Rows taken from a dataset:
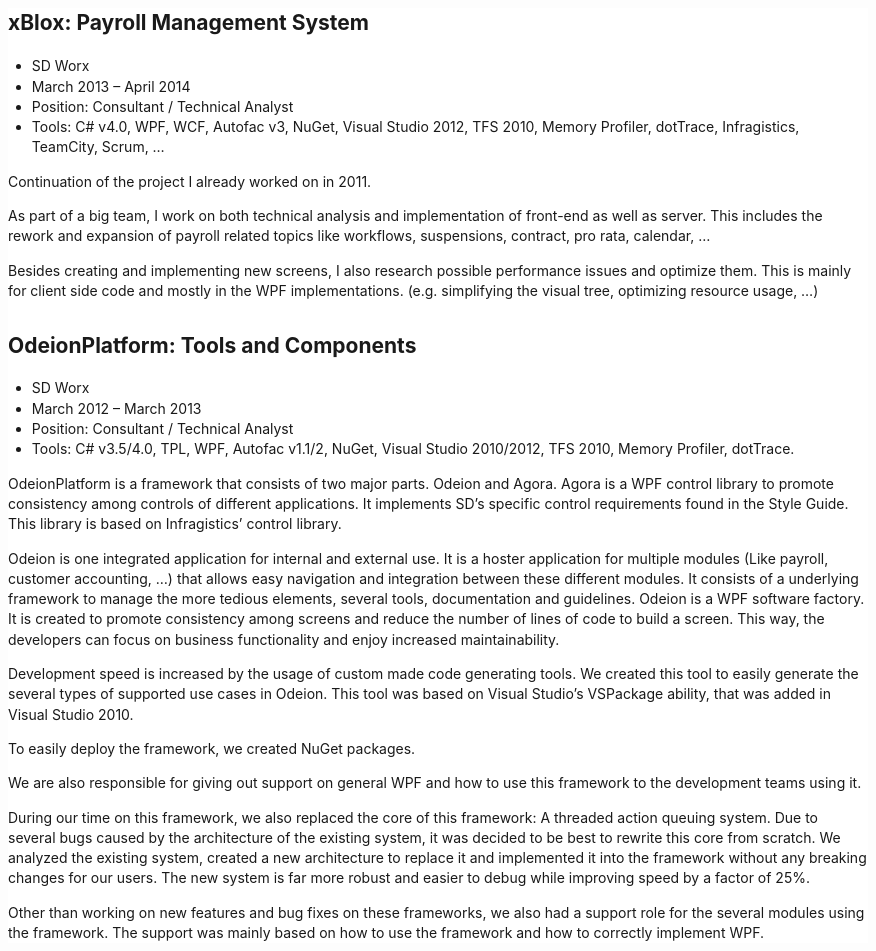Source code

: 
## xBlox: Payroll Management System
* SD Worx
* March 2013 – April 2014
* Position: Consultant / Technical Analyst
* Tools: C# v4.0, WPF, WCF, Autofac v3, NuGet, Visual Studio 2012, TFS 2010, Memory Profiler, dotTrace, Infragistics, TeamCity, Scrum, …

Continuation of the project I already worked on in 2011.

As part of a big team, I work on both technical analysis and implementation of front-end as well as server. This includes the rework and expansion of payroll related topics like workflows, suspensions, contract, pro rata, calendar, …

Besides creating and implementing new screens, I also research possible performance issues and optimize them. This is mainly for client side code and mostly in the WPF implementations. (e.g. simplifying the visual tree, optimizing resource usage, …)

## OdeionPlatform: Tools and Components
* SD Worx
* March 2012 – March 2013
* Position: Consultant / Technical Analyst
* Tools: C# v3.5/4.0, TPL, WPF, Autofac v1.1/2, NuGet, Visual Studio 2010/2012, TFS 2010, Memory Profiler, dotTrace.

OdeionPlatform is a framework that consists of two major parts. Odeion and Agora.
Agora is a WPF control library to promote consistency among controls of different applications. It implements SD’s specific control requirements found in the Style Guide. This library is based on Infragistics’ control library.

Odeion is one integrated application for internal and external use. It is a hoster application for multiple modules (Like payroll, customer accounting, …) that allows easy navigation and integration between these different modules. It consists of a underlying framework to manage the more tedious elements, several tools, documentation and guidelines. Odeion is a WPF software factory. It is created to promote consistency among screens and reduce the number of lines of code to build a screen. This way, the developers can focus on business functionality and enjoy increased maintainability.

Development speed is increased by the usage of custom made code generating tools. We created this tool to easily generate the several types of supported use cases in Odeion. This tool was based on Visual Studio’s VSPackage ability, that was added in Visual Studio 2010.

To easily deploy the framework, we created NuGet packages.

We are also responsible for giving out support on general WPF and how to use this framework to the development teams using it.

During our time on this framework, we also replaced the core of this framework: A threaded action queuing system. Due to several bugs caused by the architecture of the existing system, it was decided to be best to rewrite this core from scratch. We analyzed the existing system, created a new architecture to replace it and implemented it into the framework without any breaking changes for our users. The new system is far more robust and easier to debug while improving speed by a factor of 25%.

Other than working on new features and bug fixes on these frameworks, we also had a support role for the several modules using the framework. The support was mainly based on how to use the framework and how to correctly implement WPF.

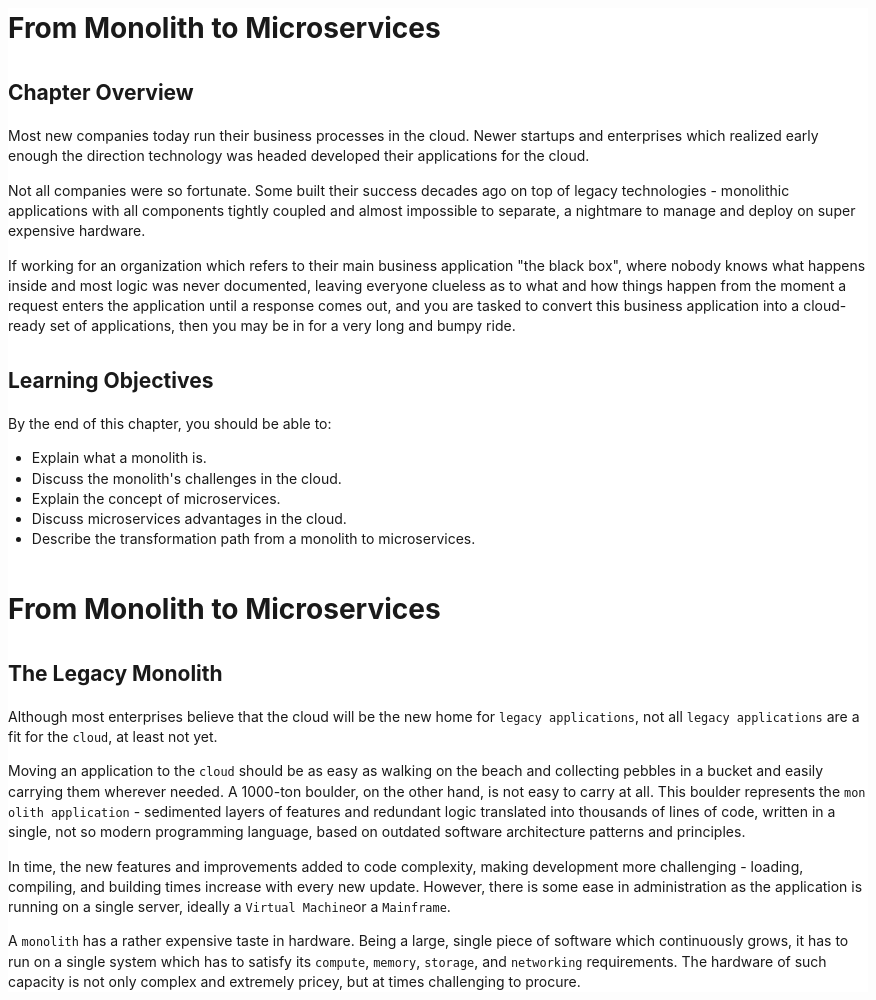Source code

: # From Monolith to Microservices

## Chapter Overview

Most new companies today run their business processes in the cloud. Newer startups and enterprises which realized early enough the direction technology was headed developed their applications for the cloud.

Not all companies were so fortunate. Some built their success decades ago on top of legacy technologies - monolithic applications with all components tightly coupled and almost impossible to separate, a nightmare to manage and deploy on super expensive hardware.

If working for an organization which refers to their main business application "the black box", where nobody knows what happens inside and most logic was never documented, leaving everyone clueless as to what and how things happen from the moment a request enters the application until a response comes out, and you are tasked to convert this business application into a cloud-ready set of applications, then you may be in for a very long and bumpy ride.

## Learning Objectives

By the end of this chapter, you should be able to:

- Explain what a monolith is.
- Discuss the monolith's challenges in the cloud.
- Explain the concept of microservices.
- Discuss microservices advantages in the cloud.
- Describe the transformation path from a monolith to microservices.

# From Monolith to Microservices

## The Legacy Monolith

Although most enterprises believe that the cloud will be the new home for `legacy applications`, not all `legacy applications` are a fit for the `cloud`, at least not yet.

Moving an application to the `cloud` should be as easy as walking on the beach and collecting pebbles in a bucket and easily carrying them wherever needed. A 1000-ton boulder, on the other hand, is not easy to carry at all. This boulder represents the `monolith application` - sedimented layers of features and redundant logic translated into thousands of lines of code, written in a single, not so modern programming language, based on outdated software architecture patterns and principles.

In time, the new features and improvements added to code complexity, making development more challenging - loading, compiling, and building times increase with every new update. However, there is some ease in administration as the application is running on a single server, ideally a `Virtual Machine`or a `Mainframe`.

A `monolith` has a rather expensive taste in hardware. Being a large, single piece of software which continuously grows, it has to run on a single system which has to satisfy its `compute`, `memory`, `storage`, and `networking` requirements. The hardware of such capacity is not only complex and extremely pricey, but at times challenging to procure.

__BRIEF__
Copy out the lines from the one with "## OdeionPlatform: Tools and Components" to the one with "Memory Profiler, dotTrace.", including both of those lines.

__TASK RESULT__
## OdeionPlatform: Tools and Components
* SD Worx
* March 2012 – March 2013
* Position: Consultant / Technical Analyst
* Tools: C# v3.5/4.0, TPL, WPF, Autofac v1.1/2, NuGet, Visual Studio 2010/2012, TFS 2010, Memory Profiler, dotTrace.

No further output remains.